I did a brief calculation on this, not being a mathematician – so feel free to dispute the figures – but if we take five generations and assume each atheist couple beget more atheists (a big assumption – I myself have atheistic parents but do not accept their beliefs), then at 1.7 children on average this produces by the fifth generation 14.20 children in total. On the other hand, five generations of 2.5 children produces 97.66 children. This is startling – and to me a vindication of theism, because it is fundamentally a vindication of hope, of faith and actually of life itself.
Reasons given why atheists are less productive or, should we say, less reproductive, are, to quote Blume: “The research suggests that the key fact is simply that the more religious people are, the more children they tend to have. This is because most religions place a high value on child-bearing, suggesting it is a holy duty. Without religion, by contrast, atheists often see far less point in having children and so have smaller families or none at all.” In short, we reach the point with atheists which is that life has no point, so they don't bother procreating. An individual atheist may disguise this – may have twelve children – but the big numbers over time don't lie: atheism is against life, and even against its own favourite theory of evolution, because there literally is no future in it. Religious belief clearly give a competitive advantage in the struggle to survive.

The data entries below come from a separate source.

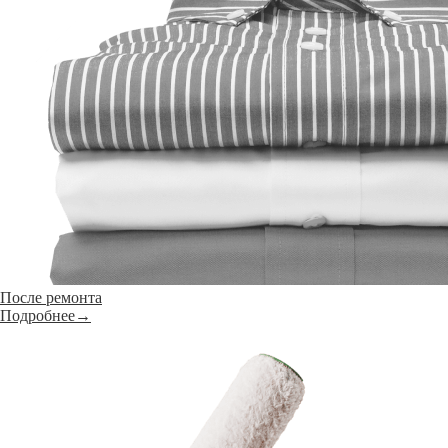
После ремонта
Подробнее→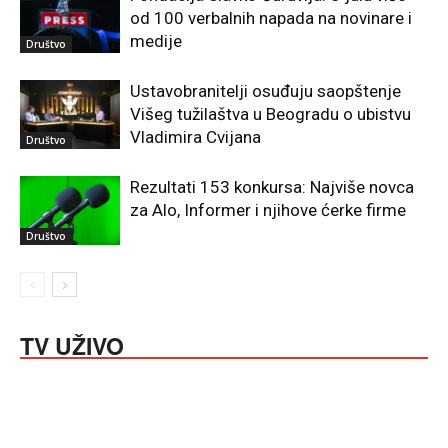
od 100 verbalnih napada na novinare i
medije
Društvo
Ustavobranitelji osuđuju saopštenje
Višeg tužilaštva u Beogradu o ubistvu
Vladimira Cvijana
Društvo
Rezultati 153 konkursa: Najviše novca
za Alo, Informer i njihove ćerke firme
Društvo
TV UŽIVO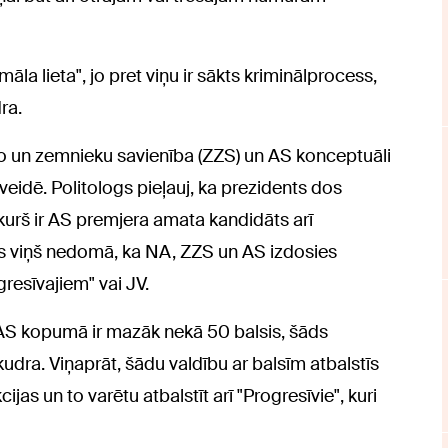
la lieta", jo pret viņu ir sākts kriminālprocess,
ra.
ļo un zemnieku savienība (ZZS) un AS konceptuāli
veidē. Politologs pieļauj, ka prezidents dos
kurš ir AS premjera amata kandidāts arī
s viņš nedomā, ka NA, ZZS un AS izdosies
gresīvajiem" vai JV.
 AS kopumā ir mazāk nekā 50 balsis, šāds
ra. Viņaprāt, šādu valdību ar balsīm atbalstīs
ijas un to varētu atbalstīt arī "Progresīvie", kuri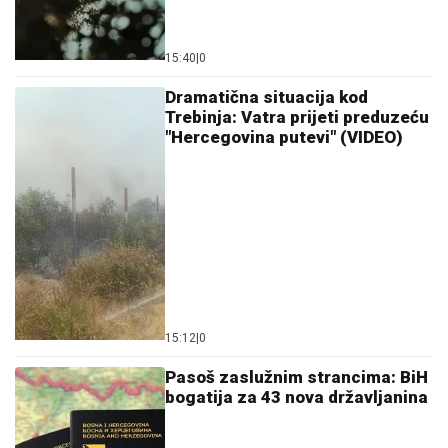
15:40
|
0
Dramatična situacija kod
Trebinja: Vatra prijeti preduzeću
"Hercegovina putevi" (VIDEO)
15:12
|
0
Pasoš zaslužnim strancima: BiH
bogatija za 43 nova državljanina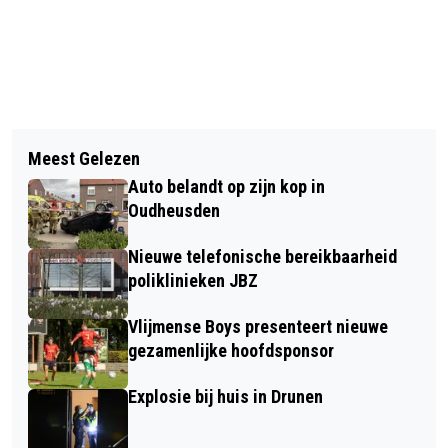
Vorig artikel
Volgend artikel
ONTSLAG OP STAANDE VOET NA
Meest Gelezen
ALLEEN MAAR VOORDELEN BIJ KBO
SCHELDPARTIJ KOMT WERKGEVER
Auto belandt op zijn kop in
ELSHOUT LIDMAATSCHAP
DUUR TE STAAN
Oudheusden
Nieuwe telefonische bereikbaarheid
poliklinieken JBZ
Vlijmense Boys presenteert nieuwe
gezamenlijke hoofdsponsor
Explosie bij huis in Drunen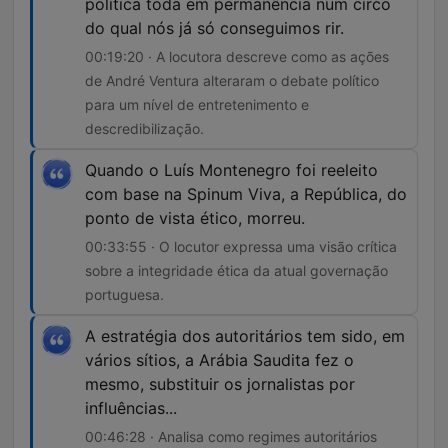
política toda em permanência num circo
do qual nós já só conseguimos rir.
00:19:20 · A locutora descreve como as ações
de André Ventura alteraram o debate político
para um nível de entretenimento e
descredibilização.
Quando o Luís Montenegro foi reeleito
com base na Spinum Viva, a República, do
ponto de vista ético, morreu.
00:33:55 · O locutor expressa uma visão crítica
sobre a integridade ética da atual governação
portuguesa.
A estratégia dos autoritários tem sido, em
vários sítios, a Arábia Saudita fez o
mesmo, substituir os jornalistas por
influências...
00:46:28 · Analisa como regimes autoritários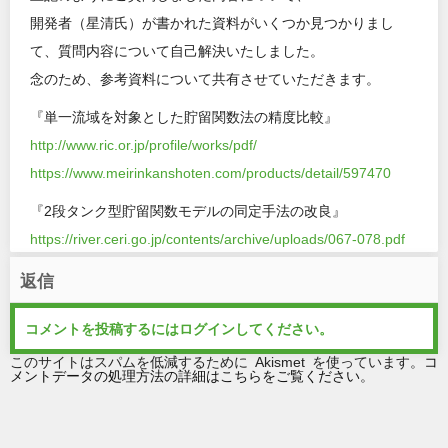
開発者（星清氏）が書かれた資料がいくつか見つかりまし
て、質問内容について自己解決いたしました。
念のため、参考資料について共有させていただきます。
『単一流域を対象とした貯留関数法の精度比較』
http://www.ric.or.jp/profile/works/pdf/
https://www.meirinkanshoten.com/products/detail/597470
『2段タンク型貯留関数モデルの同定手法の改良』
https://river.ceri.go.jp/contents/archive/uploads/067-078.pdf
返信
コメントを投稿するには
ログイン
してください。
このサイトはスパムを低減するために Akismet を使っています。
コ
メントデータの処理方法の詳細はこちらをご覧ください
。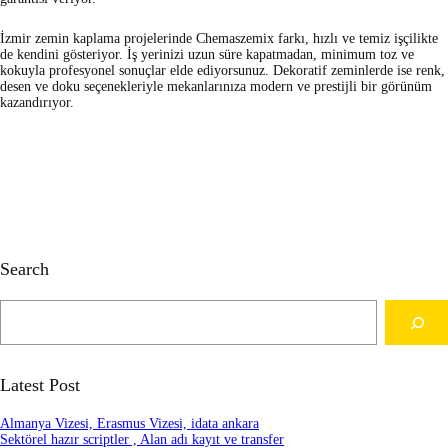
İzmir zemin kaplama projelerinde Chemaszemix farkı, hızlı ve temiz işçilikte
de kendini gösteriyor. İş yerinizi uzun süre kapatmadan, minimum toz ve
kokuyla profesyonel sonuçlar elde ediyorsunuz. Dekoratif zeminlerde ise renk,
desen ve doku seçenekleriyle mekanlarınıza modern ve prestijli bir görünüm
kazandırıyor.
Search
S
e
a
r
c
Latest Post
h
Almanya Vizesi, Erasmus Vizesi, idata ankara
Sektörel hazır scriptler , Alan adı kayıt ve transfer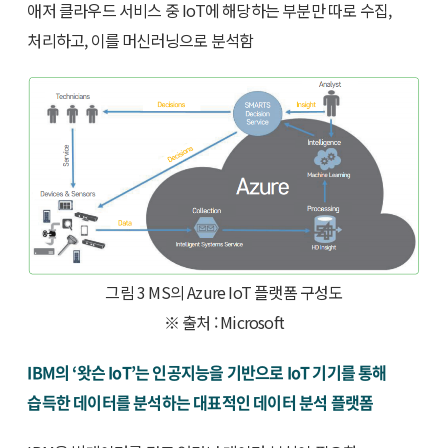
애저 클라우드 서비스 중 IoT에 해당하는 부분만 따로 수집,
처리하고, 이를 머신러닝으로 분석함
그림 3 MS의 Azure IoT 플랫폼 구성도
※ 출처 : Microsoft
IBM의 ‘왓슨 IoT’는 인공지능을 기반으로 IoT 기기를 통해
습득한 데이터를 분석하는 대표적인 데이터 분석 플랫폼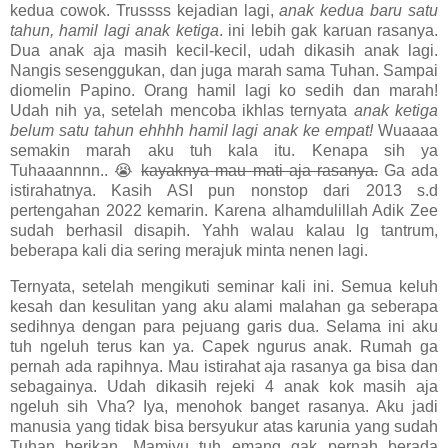
kedua cowok. Trussss kejadian lagi,
anak kedua baru satu
tahun, hamil lagi anak ketiga
. ini lebih gak karuan rasanya.
Dua anak aja masih kecil-kecil, udah dikasih anak lagi.
Nangis sesenggukan, dan juga marah sama Tuhan. Sampai
diomelin Papino. Orang hamil lagi ko sedih dan marah!
Udah nih ya, setelah mencoba ikhlas ternyata
anak ketiga
belum satu tahun ehhhh hamil lagi anak ke empat!
Wuaaaa
semakin marah aku tuh kala itu. Kenapa sih ya
Tuhaaannnn.. 😭
kayaknya mau mati aja rasanya.
Ga ada
istirahatnya. Kasih ASI pun nonstop dari 2013 s.d
pertengahan 2022 kemarin. Karena alhamdulillah Adik Zee
sudah berhasil disapih. Yahh walau kalau lg tantrum,
beberapa kali dia sering merajuk minta nenen lagi.
Ternyata, setelah mengikuti seminar kali ini. Semua keluh
kesah dan kesulitan yang aku alami malahan ga seberapa
sedihnya dengan para pejuang garis dua. Selama ini aku
tuh ngeluh terus kan ya. Capek ngurus anak. Rumah ga
pernah ada rapihnya. Mau istirahat aja rasanya ga bisa dan
sebagainya. Udah dikasih rejeki 4 anak kok masih aja
ngeluh sih Vha? Iya, menohok banget rasanya. Aku jadi
manusia yang tidak bisa bersyukur atas karunia yang sudah
Tuhan berikan. Mamiyu tuh emang gak pernah berada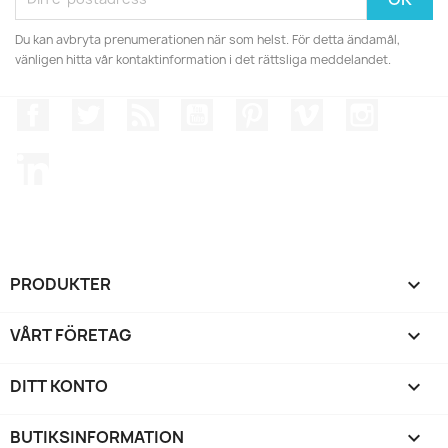
Du kan avbryta prenumerationen när som helst. För detta ändamål,
vänligen hitta vår kontaktinformation i det rättsliga meddelandet.
Facebook
Twitter
RSS
YouTube
Pinterest
Vimeo
Instagr
LinkedIn
PRODUKTER

VÅRT FÖRETAG

DITT KONTO

BUTIKSINFORMATION
keyboard_arrow_down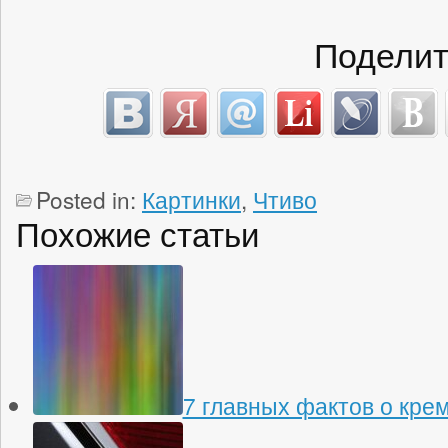
Поделит
Posted in:
Картинки
,
Чтиво
Похожие статьи
7 главных фактов о кре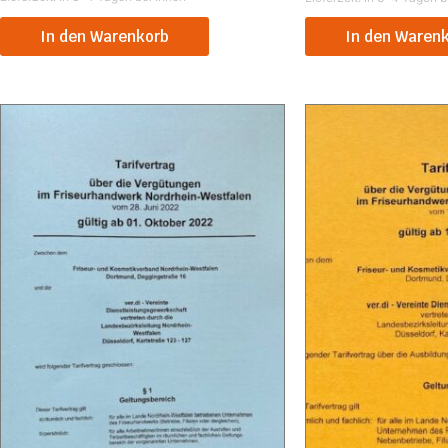
In den Warenkorb
In den Waren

Professor Jesse Bering, director of the Institute of Cognition and Culture at Queen's University, Belfast, who has just published "The God Instinct", a book on the origins of religion, observes: "As a childless gay atheist I suspect my own genes have a very mortal future ahead. But for any godless hetero-couples reading this, toss your contraceptives and get busy in the bedroom. Either that or, perish the thought, God isn't going anywhere any time soon."
Ideas and research clearly don't change beliefs – they just lead the opposition to more furious activity to prove their point. And all the while, God laughs – and the children keep on coming!